Call me spoiled, but growing up on the franchises of F-Zero and Mario Kart may diminish this game a bit. It's certainly decent, and the graphics were the best on display, but it's lacking a certain panache to help it stand on its own merits. The controls felt too rally-car drifty, and after convincing the rep to let me try the hardest (and longest) level, Scotland, I wasn't entirely sure what would keep a gamer coming back to play. This game gets a shrug out of five.
Wii Sports (tennis)
I'd be willing to hazard that at least fifty percent of people who purchase the Wii on day one will come home, boot up Wii Sports, and play a game or two of tennis. Deservedly so; this game embodies the tenets of the Wii console in a veritable fragfest of tennis balls. The controls are simple beyond belief (the gamer in you almost begs to press a button, but nay, you must resist), and shocker of shockers, they actually work. Wii Tennis was the only multiplayer game on display, and the trash-talking was audible even over the din and cacophony of the concert. It's natural, it's easy, and it's why you might actually be able to get your girlfriend to play a videogame for once. I'm glad Nintendo decided to pack this game in, because this is what the system is all about.
Oh, right, there was music as well. Since this is a personal piece, I'll just go ahead and comment that even calling that nonsense "music" is being quite generous indeed, and Nintendo should really rethink its bands of choice next time. I interviewed four gamer stereotypes while waiting in line; their responses on whether they cared about Hawthorne Heights:
Frat guy: "No."
Gangsta: "Is it Snoop Dogg?"
"Um ... no."
"Then hell naw."
I swear on all that's holy that those last words were actually said. Since I was interested, I went near the stage and asked a total of fifty scary weepy-looking children whether or not they cared that the Wii was being demoed across the way ... the final count was 12 yes, 38 no. One commented, "Give it one year, and it'll go the way of the 3DO." Ouch. Well, screw that guy.
I ran into some interesting people, as one is bound to at such an event. Aside from the guy dressed like Mario and an extremely angry winner of last year's Joystiq pumpkin-carving contest who has still not yet received her prize (I'll look into it, Amy!), I managed to run into a team of programmers who had working on Madden Wii for quite some time at EA Tiburon, in Orlando. They refused to give me the secret cheat code, but they seemed genuinely excited for the game they'd worked on. If the jaded code-monkeys still think the game is fun after hammering away for several months on a keyboard, well, you've got something there.
Of the dozens of actual gamers to whom I spoke, I could find none that were disappointed with the Wii. Admittedly, these are Nintendo fanboys, but not a one was disillusioned with what they had seen. Neither am I. From one gamer to another, the Wii is the real deal. It's not just a stupid gimmick, nor an unnecessary addition to existing standards. It is next-gen gaming ... or "new-gen", whatever, you hype-mongers, but it's true. Get ready, folks, because on November 19th, a new era begins.
See you there.
(An apology, by the way, for the lack of awesome pictures of me playing the Wii. Those guys were like ninjas with specially-honed camera-sensing powers.)

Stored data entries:
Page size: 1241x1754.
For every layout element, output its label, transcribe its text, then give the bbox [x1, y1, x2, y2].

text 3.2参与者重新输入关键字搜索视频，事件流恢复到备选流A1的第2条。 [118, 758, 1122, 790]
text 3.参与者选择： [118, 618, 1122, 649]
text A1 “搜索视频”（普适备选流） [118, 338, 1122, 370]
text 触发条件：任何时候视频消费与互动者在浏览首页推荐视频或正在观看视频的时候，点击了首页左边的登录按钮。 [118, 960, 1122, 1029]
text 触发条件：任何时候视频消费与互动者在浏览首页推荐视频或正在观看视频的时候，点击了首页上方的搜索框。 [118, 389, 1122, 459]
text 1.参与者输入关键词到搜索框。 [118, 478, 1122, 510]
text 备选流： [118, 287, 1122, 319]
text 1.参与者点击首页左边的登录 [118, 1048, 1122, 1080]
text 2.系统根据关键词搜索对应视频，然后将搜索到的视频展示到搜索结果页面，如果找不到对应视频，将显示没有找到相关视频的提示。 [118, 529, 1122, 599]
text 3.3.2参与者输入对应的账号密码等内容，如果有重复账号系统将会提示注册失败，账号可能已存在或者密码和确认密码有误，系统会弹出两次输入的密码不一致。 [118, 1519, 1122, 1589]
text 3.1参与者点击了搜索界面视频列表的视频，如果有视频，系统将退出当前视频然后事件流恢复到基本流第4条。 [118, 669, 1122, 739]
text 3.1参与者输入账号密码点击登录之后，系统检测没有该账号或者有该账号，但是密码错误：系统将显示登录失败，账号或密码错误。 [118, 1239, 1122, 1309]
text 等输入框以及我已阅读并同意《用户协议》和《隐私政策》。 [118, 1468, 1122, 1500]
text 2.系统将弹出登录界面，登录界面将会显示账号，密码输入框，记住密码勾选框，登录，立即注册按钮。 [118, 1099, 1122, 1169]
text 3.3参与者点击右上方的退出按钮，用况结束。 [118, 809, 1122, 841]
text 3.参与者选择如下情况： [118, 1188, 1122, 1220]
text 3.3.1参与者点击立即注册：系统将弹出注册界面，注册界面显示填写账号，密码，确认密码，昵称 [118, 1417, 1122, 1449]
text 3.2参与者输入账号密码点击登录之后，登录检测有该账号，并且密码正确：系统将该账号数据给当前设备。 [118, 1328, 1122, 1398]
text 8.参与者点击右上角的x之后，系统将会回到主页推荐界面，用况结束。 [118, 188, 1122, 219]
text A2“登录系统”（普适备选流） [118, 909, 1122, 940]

### YOUR OBJECTIVE
In the Wii event write-up above, what was the final tally when the writer asked fifty children near the stage whether they cared that the Wii was being demoed?

### ANSWER BOX
12 yes and 38 no.